Die Bilanz nach vier Jahren rot-grüner Politik bewertete die IG Metall als zwiespältig. Im Vergleich zur Kohl-Regierung hätten SPD und Grüne wichtige Verbesserungen für Arbeitnehmer durchgesetzt. Dazu gehörten die Reform des Betriebsverfassungsgesetzes, die Verbesserung des Kündigungsschutzes, die Sicherung der Lohnfortzahlung im Krankheitsfall, das Job-AQTIV-Gesetz und der Rechtsanspruch auf Teilzeitarbeit. Bewerteten die Gewerkschaften die Arbeit von Koalition und Regierung aber an den Maßstäben ihrer Kampagne zur Bundestagswahl und den rot-grünen Reformankündigungen von 1998, seien die Erwartungen an einen Politikwechsel bisher nicht erfüllt worden. Die weiterhin hohe Arbeitslosigkeit und die Ungerechtigkeiten bei der Verteilung von Arbeit, Bildung, Einkommen und Vermögen zeigten die Schwachpunkte der Regierungspolitik. Im Mittelpunkt der Politik stünden nicht Arbeit, Gerechtigkeit und Innovation, sondern die Spar- und Konsolidierungspolitik. Trotz vieler richtiger Einzelentscheidungen sei es der rot-grünen Regierung nicht gelungen, ein Reformprojekt für Arbeit und soziale Gerechtigkeit auf den Weg zu bringen.

Gleichzeitig machte der Vorstand der IG Metall deutlich, dass die Opposition von CDU/CSU und FDP für Arbeitnehmer keine Alternative ist.

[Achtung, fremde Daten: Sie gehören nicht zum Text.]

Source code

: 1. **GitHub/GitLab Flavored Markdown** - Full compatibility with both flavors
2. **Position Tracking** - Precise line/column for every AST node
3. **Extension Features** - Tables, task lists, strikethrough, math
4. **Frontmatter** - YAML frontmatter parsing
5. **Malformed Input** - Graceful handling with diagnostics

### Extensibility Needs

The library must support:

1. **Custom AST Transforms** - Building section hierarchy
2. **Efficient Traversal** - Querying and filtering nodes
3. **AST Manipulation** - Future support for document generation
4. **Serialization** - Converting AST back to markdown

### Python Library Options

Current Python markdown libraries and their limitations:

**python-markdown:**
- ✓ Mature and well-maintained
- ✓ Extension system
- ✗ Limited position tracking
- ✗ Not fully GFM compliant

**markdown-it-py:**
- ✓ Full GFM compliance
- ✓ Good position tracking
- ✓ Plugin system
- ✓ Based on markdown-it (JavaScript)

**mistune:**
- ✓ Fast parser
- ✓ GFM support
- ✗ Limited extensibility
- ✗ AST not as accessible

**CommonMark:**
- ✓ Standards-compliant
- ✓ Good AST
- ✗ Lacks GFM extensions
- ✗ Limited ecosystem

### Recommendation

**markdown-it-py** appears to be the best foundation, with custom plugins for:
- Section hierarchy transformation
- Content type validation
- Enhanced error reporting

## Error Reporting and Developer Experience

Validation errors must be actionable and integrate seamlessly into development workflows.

Kanzlerkandidat Edmund Stoiber wolle den Kündigungsschutz und die Rechte von Betriebsräten einschränken, den Rechtsanspruch auf Teilzeitarbeit wieder abschaffen und Spitzenverdiener steuerlich noch stärker entlasten. Mit der Abschaffung des Tarifvorrangs und der Neuinterpretation des Günstigkeitsprinzips wollten die Unionsparteien und ihr Kanzlerkandidat eine radikale Veränderung der industriellen Beziehungen und des kollektiven Arbeitsrechts durchsetzen. Sowohl die Betriebsparteien als auch einzelne Beschäftigte sollten Tarifverträge unterschreiten und auf tarifvertragliche Ansprüche verzichten können. Damit würde die durch das Grundgesetz garantierte Tarifautonomie faktisch aufgehoben.